PROBLEM STATEMENT: After locating the line with "field, and staying" in the data that follows, return it and every later line exactly, up to and including the line with "ing. Uncovering patterns within large-scal".

SUPPLIED DATA:
━━━
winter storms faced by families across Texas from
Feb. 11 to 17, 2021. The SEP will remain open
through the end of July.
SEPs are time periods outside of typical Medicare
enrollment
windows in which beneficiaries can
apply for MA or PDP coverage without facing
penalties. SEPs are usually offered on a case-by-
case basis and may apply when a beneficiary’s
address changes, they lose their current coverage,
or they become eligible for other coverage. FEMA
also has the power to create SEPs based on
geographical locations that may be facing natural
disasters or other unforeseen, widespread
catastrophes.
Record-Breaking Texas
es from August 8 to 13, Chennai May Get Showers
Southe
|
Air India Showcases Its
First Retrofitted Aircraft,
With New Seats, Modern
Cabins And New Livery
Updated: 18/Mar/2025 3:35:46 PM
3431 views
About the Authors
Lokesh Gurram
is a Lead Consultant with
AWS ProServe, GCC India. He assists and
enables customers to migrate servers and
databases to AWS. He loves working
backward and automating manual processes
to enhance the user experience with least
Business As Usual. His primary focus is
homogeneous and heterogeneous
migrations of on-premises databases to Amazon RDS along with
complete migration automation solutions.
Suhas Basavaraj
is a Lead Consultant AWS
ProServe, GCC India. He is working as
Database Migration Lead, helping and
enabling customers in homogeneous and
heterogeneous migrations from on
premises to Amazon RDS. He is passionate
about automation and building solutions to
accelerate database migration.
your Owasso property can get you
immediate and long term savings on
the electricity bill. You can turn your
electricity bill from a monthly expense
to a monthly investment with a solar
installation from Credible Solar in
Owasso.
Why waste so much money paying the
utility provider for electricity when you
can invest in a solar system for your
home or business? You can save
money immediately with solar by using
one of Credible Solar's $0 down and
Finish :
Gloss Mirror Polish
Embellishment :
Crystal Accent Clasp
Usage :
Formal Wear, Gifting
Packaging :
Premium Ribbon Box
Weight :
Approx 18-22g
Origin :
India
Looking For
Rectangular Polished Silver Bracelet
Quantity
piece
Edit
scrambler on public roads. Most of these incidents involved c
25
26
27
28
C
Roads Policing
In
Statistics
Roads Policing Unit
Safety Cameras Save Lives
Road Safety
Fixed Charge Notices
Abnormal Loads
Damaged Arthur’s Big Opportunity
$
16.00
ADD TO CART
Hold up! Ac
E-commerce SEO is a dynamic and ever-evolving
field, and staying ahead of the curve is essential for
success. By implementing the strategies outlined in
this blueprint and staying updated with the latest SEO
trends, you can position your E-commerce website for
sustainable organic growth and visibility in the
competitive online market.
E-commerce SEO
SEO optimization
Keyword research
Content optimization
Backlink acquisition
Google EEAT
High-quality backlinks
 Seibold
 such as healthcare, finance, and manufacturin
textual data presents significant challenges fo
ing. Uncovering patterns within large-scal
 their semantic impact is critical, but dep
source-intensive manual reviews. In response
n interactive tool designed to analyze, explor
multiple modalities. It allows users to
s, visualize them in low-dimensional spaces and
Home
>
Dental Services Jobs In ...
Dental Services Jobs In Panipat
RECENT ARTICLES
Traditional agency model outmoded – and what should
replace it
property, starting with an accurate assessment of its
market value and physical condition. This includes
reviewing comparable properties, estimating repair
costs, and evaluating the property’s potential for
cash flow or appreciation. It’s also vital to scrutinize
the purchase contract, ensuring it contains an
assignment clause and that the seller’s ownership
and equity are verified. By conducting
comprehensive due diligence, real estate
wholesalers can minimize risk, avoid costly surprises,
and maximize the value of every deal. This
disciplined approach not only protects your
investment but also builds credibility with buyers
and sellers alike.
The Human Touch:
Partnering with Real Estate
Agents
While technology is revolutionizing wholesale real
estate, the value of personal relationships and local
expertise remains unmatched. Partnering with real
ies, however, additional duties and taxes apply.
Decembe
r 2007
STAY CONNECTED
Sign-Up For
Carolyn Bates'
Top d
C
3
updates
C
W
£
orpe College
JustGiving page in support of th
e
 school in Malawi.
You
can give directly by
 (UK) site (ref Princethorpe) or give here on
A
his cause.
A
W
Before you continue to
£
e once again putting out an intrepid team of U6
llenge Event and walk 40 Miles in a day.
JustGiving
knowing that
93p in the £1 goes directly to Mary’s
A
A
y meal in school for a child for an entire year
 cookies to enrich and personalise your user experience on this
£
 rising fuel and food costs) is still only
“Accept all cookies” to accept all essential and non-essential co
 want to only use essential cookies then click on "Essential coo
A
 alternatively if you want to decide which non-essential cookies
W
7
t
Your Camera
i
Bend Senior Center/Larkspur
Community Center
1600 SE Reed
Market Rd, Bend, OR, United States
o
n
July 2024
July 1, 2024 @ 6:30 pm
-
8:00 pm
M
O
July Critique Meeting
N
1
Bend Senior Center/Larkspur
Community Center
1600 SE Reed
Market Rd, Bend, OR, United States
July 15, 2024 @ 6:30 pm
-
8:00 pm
━━━
ANSWER BOX:
field, and staying ahead of the curve is essential for
success. By implementing the strategies outlined in
this blueprint and staying updated with the latest SEO
trends, you can position your E-commerce website for
sustainable organic growth and visibility in the
competitive online market.
E-commerce SEO
SEO optimization
Keyword research
Content optimization
Backlink acquisition
Google EEAT
High-quality backlinks
 Seibold
 such as healthcare, finance, and manufacturin
textual data presents significant challenges fo
ing. Uncovering patterns within large-scal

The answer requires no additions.